When using dvc run, argument of dvc run and true command to be run are always similar, thus
dvc run -d source.npy -o target.npy python some_process.py source.npy target.npy . As there are repeated file names, it might be a “smell of code”.

It might be easier if these is a way of automatically passing arguments of -d and -o to command run, and what’s more important, prevent bugs like dvc run -d source.npy -o target.npy python some_process2.py source.npy target2.npy, which accidentally used different path.

In summary, a desired api might be: dvc run -d source.npy -o target.npy python proc.py , or dvc run -d source.npy -o target.npy python proc.py $DVCDEP0 $DVCOUT, and it should work as dvc run -d source.npy -o target.npy python proc.py source.npy target.npy in current use case.


#2

Hi. It’s a very good idea! Agree that the params duplication adds “smell of code”.

$DVCDEP0-like params won’t work, unfortunately, due to shell param expansion. These parameters will be expanded to empty strings before DVC will see them.

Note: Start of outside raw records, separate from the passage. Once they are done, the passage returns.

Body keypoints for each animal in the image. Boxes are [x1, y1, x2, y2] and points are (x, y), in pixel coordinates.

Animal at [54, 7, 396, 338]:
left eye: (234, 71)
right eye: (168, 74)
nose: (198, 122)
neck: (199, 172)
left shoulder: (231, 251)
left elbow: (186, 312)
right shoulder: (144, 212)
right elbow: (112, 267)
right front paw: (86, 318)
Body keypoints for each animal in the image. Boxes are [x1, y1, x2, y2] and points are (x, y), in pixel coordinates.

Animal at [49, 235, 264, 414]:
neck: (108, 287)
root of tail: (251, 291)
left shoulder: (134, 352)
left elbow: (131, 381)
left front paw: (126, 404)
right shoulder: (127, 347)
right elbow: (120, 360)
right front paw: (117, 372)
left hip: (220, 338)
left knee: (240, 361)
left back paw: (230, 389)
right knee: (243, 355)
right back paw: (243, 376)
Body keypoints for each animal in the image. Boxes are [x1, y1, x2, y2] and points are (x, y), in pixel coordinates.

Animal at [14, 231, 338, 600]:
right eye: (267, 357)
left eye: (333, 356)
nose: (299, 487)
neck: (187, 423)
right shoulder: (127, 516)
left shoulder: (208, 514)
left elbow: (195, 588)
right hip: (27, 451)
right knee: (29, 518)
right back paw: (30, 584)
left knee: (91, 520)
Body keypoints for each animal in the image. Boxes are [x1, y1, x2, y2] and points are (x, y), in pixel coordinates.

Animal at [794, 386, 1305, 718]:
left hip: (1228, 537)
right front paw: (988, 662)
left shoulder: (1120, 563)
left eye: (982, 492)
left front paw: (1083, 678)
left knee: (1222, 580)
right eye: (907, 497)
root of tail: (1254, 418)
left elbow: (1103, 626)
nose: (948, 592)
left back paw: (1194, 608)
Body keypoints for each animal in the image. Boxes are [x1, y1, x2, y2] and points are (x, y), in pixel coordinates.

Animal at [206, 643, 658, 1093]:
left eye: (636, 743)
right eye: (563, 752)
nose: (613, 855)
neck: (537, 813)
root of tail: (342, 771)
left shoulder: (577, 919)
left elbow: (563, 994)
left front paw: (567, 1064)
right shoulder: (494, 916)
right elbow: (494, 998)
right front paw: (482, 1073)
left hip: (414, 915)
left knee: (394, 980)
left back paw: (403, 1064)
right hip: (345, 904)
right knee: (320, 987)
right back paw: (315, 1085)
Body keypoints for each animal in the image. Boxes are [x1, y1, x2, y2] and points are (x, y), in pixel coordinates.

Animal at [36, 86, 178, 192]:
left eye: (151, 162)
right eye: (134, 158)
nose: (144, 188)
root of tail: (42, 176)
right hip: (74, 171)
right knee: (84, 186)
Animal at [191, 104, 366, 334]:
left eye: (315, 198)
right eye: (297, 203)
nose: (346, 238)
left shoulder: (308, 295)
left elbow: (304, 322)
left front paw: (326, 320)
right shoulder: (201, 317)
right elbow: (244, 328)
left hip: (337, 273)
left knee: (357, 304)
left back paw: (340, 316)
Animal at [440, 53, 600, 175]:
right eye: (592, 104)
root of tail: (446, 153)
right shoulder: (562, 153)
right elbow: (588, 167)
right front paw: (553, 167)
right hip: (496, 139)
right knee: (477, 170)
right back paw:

I was thinking about a single option like --pass-params to add all the dependencies and output params in the same order. It should work like your first desired api example with one more option:

dvc run -d source.npy -d proc.py -o target.npy --pass-params python proc.py myparam

DVC adds all the params in addition to the original one (myparam):

  • myparam source.npy proc.py target.npy

@xiang0x48 what do you think about this approach?


#3

@dmitry, I think it’s a really good approach. Actually I think the --pass-params approach is much better than $DVCDEP0-like params, even if we don’t considering about shell param expansion, since it explained its effect clearly and it’s much shorter.


#4

Great! Let’s do that.
I’ve created a feature request: https://github.com/iterative/dvc/issues/995

@xiang0x48 thank you for the great idea!